Example: Mixed architecture (ARM headnode) - default Images

cmsh -c "softwareimage;list"
+-------------------------------+-----------------------------------------------+------------------------+-------+
| Name (key)                    | Path (key)                                    | Kernel version         | Nodes |
+-------------------------------+-----------------------------------------------+------------------------+-------+
| default-image                 | /cm/images/default-image                      | 6.8.0-51-generic-64k   | 0     |
| default-image-ubuntu2404-x86_64| /cm/images/default-image-ubuntu2404-x86_64   | 6.8.0-51-generic       | 0     |
+-------------------------------+-----------------------------------------------+------------------------+-------+

Example: Mixed architecture (ARM headnode) - default Categories

cmsh -c "category;list"
+-------------------------------+------------------------------------+-------+
| Name (key)                    | Software Image                     | Nodes |
+-------------------------------+------------------------------------+-------+
| default-ubuntu2404-aarch64    | default-image                      |  0    |
| default-ubuntu2404-x86_64     | default-image-ubuntu2404-x86_64    |  0    |
| dgx                           | dgx-image                          |  0    |
+-------------------------------+------------------------------------+-------+

Example: Mixed architecture (Arm headnode) - /cm/shared

cmsh -c "device use master;fsmounts;list"
+------------------------------------------+-------------------------------------+-----------+
| Device                                   | Mountpoint (key)                    | Filesystem|
+------------------------------------------+-------------------------------------+-----------+
| 7.241.16.39:/home                        | /home                               | nfs       |
| 7.241.16.39:/cm_shared/ubuntu2404-x86_64 | /cm/shared-ubuntu2404-x86_64        | nfs       |
| 7.241.16.39:/cm_shared/ubuntu2404-aarch64| /cm/shared-ubuntu2404-aarch64       | nfs       |
+------------------------------------------+-------------------------------------+-----------+

Note

This mixed architecture configuration may not appear in fsmounts until after HA setup is complete.

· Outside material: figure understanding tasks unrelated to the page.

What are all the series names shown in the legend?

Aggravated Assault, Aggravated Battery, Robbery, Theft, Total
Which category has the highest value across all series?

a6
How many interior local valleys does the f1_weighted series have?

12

Example: Mixed architecture (ARM headnode) - fsexports

Look at fsexports to show that both x86 and aarch64 node-installers are present as well as the /cm/shared directories.

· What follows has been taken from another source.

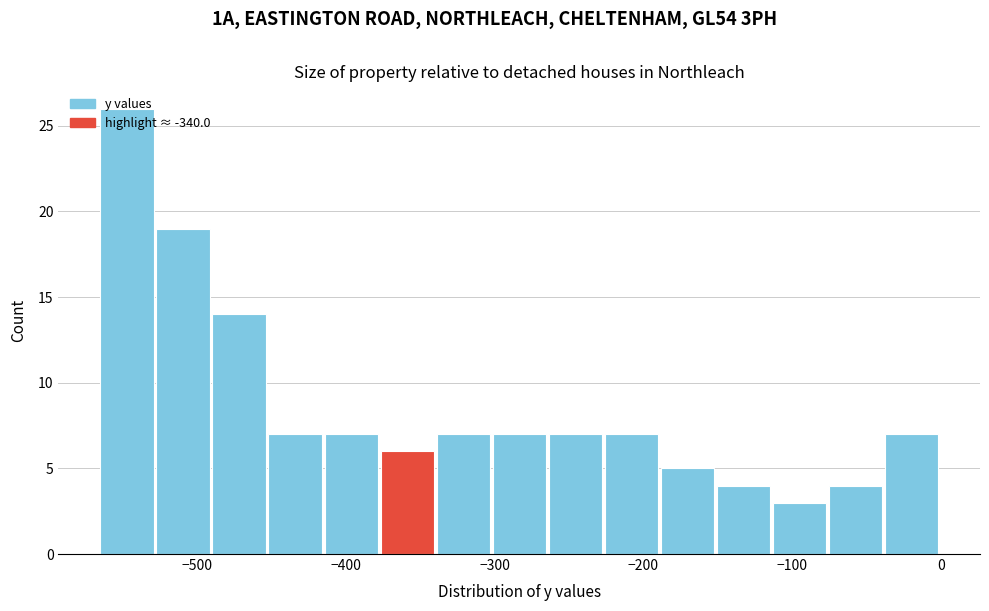

Read against the x-axis, roughly where is the centre of the tallest bar?

-550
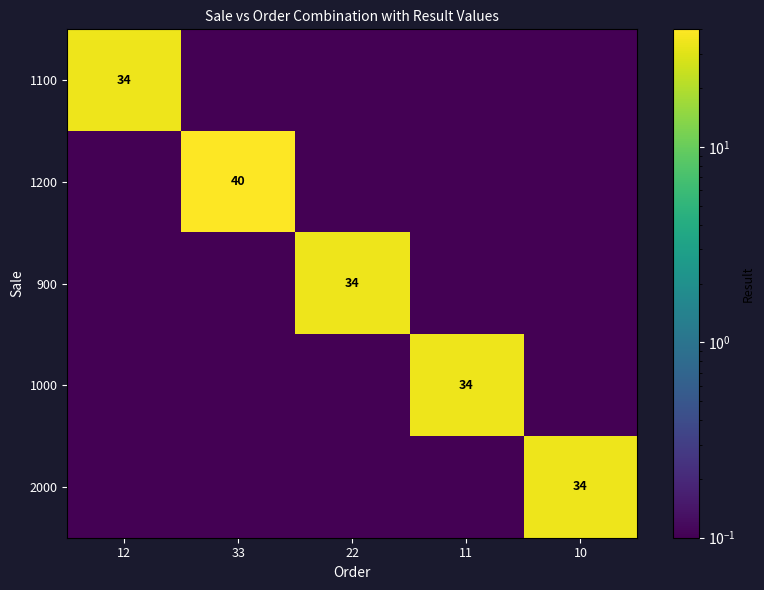

What is the maximum value shown in the chart?

40.0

cmsh -c "device use master;fsexports;list"
+-----------------------------------------------+-----------------------------------------------+-----------+-------+-------+----------+
| Name (key)                                   | Path                                          | Network   | Hosts | Write | Disabled |
+-----------------------------------------------+-----------------------------------------------+-----------+-------+-------+----------+
| /var/spool/burn@internalnet                  | /var/spool/burn                               | internalnet| yes  | no    |          |
| /home@internalnet                            | /home                                         | internalnet| yes  | no    |          |
| /cm/shared-ubuntu2404-x86_64@internalnet     | /cm/shared-ubuntu2404-x86_64                  | internalnet| yes  | no    |          |
| /cm/shared-ubuntu2404-aarch64@internalnet    | /cm/shared-ubuntu2404-aarch64                 | internalnet| yes  | no    |          |
| /cm/node-installer-ubuntu2404-x86_64@internalnet | /cm/node-installer-ubuntu2404-x86_64        | internalnet| no   | no    |          |
| /cm/node-installer-ubuntu2404-x86_64/certificat+ | /cm/node-installer-ubuntu2404-x86_64/certificat+ | internalnet| yes | no    |          |
| /cm/node-installer-ubuntu2404-aarch64@internaln+ | /cm/node-installer-ubuntu2404-aarch64        | internalnet| no   | no    |          |
| /cm/node-installer-ubuntu2404-aarch64/certifica+ | /cm/node-installer-ubuntu2404-aarch64/certifica+ | internalnet| yes | no    |          |
+-----------------------------------------------+-----------------------------------------------+-----------+-------+-------+----------+

Note

There will be an fsexports entry for each network that is used for node provisioning.